VERTEX_AI_MODEL_GARDEN_LLAMA2 = ""  # @param {type:"string", isTemplate:true}
assert (
    VERTEX_AI_MODEL_GARDEN_LLAMA2
), "Please click the agreement of LLaMA2 in Vertex AI Model Garden, and get the GCS path of LLaMA2 model artifacts."
print(
    "Copying LLaMA2 model artifacts from",
    VERTEX_AI_MODEL_GARDEN_LLAMA2,
    "to",
    MODEL_BUCKET,
)

! gsutil -m cp -R $VERTEX_AI_MODEL_GARDEN_LLAMA2/* $MODEL_BUCKET

# The pre-built serving and training docker images.
VLLM_DOCKER_URI = "us-docker.pkg.dev/vertex-ai/vertex-vision-model-garden-dockers/pytorch-vllm-serve:20240326_0916_RC00"
TRAIN_DOCKER_URI = "us-docker.pkg.dev/vertex-ai/vertex-vision-model-garden-dockers/pytorch-peft-train:20240321_0936_RC00"

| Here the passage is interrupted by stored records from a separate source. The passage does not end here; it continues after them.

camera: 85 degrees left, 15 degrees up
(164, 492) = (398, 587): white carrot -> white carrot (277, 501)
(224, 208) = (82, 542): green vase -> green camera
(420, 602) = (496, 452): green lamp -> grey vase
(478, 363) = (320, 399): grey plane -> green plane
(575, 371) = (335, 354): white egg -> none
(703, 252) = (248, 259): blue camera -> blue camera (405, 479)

def get_job_name_with_datetime(prefix: str) -> str:
    """Gets the job name with date time when triggering training or deployment
    jobs in Vertex AI.
    """
    return prefix + datetime.now().strftime("_%Y%m%d_%H%M%S")


def deploy_model_vllm(
    model_name: str,
    model_id: str,
    service_account: str,
    machine_type: str = "g2-standard-8",
    accelerator_type: str = "NVIDIA_L4",
    accelerator_count: int = 1,
    max_model_len: int = 4096,
) -> Tuple[aiplatform.Model, aiplatform.Endpoint]:
    """Deploys trained models with vLLM into Vertex AI."""
    endpoint = aiplatform.Endpoint.create(display_name=f"{model_name}-endpoint")

    vllm_args = [
        "--host=0.0.0.0",
        "--port=7080",
        f"--tensor-parallel-size={accelerator_count}",
        "--swap-space=16",
        "--gpu-memory-utilization=0.8",
        f"--max-model-len={max_model_len}",
        "--max-num-batched-tokens=4096",
        "--disable-log-stats",
    ]

    env_vars = {"MODEL_ID": model_id}
    model = aiplatform.Model.upload(
        display_name=model_name,
        serving_container_image_uri=VLLM_DOCKER_URI,
        serving_container_command=["python", "-m", "vllm.entrypoints.api_server"],
        serving_container_args=vllm_args,
        serving_container_ports=[7080],
        serving_container_predict_route="/generate",
        serving_container_health_route="/ping",
        serving_container_environment_variables=env_vars,
        artifact_uri=model_id,
    )
    print(
        f"Deploying {model_name} on {machine_type} with {accelerator_count} {accelerator_type} GPU(s)."
    )
    model.deploy(
        endpoint=endpoint,
        machine_type=machine_type,
        accelerator_type=accelerator_type,
        accelerator_count=accelerator_count,
        deploy_request_timeout=1800,
        service_account=service_account,
    )
    print("endpoint_name:", endpoint.name)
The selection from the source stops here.